(Assignment)
Your answer should be the lines of the material that include the word "улице".

(Data)
┄┄┄┄┄┄
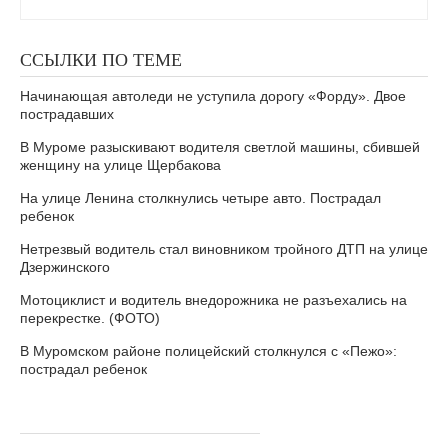
ССЫЛКИ ПО ТЕМЕ
Начинающая автоледи не уступила дорогу «Форду». Двое
пострадавших
В Муроме разыскивают водителя светлой машины, сбившей
женщину на улице Щербакова
На улице Ленина столкнулись четыре авто. Пострадал
ребенок
Нетрезвый водитель стал виновником тройного ДТП на улице
Дзержинского
Мотоциклист и водитель внедорожника не разъехались на
перекрестке. (ФОТО)
В Муромском районе полицейский столкнулся с «Пежо»:
пострадал ребенок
┄┄┄┄┄┄
(Answer to the problem)
женщину на улице Щербакова
На улице Ленина столкнулись четыре авто. Пострадал
Нетрезвый водитель стал виновником тройного ДТП на улице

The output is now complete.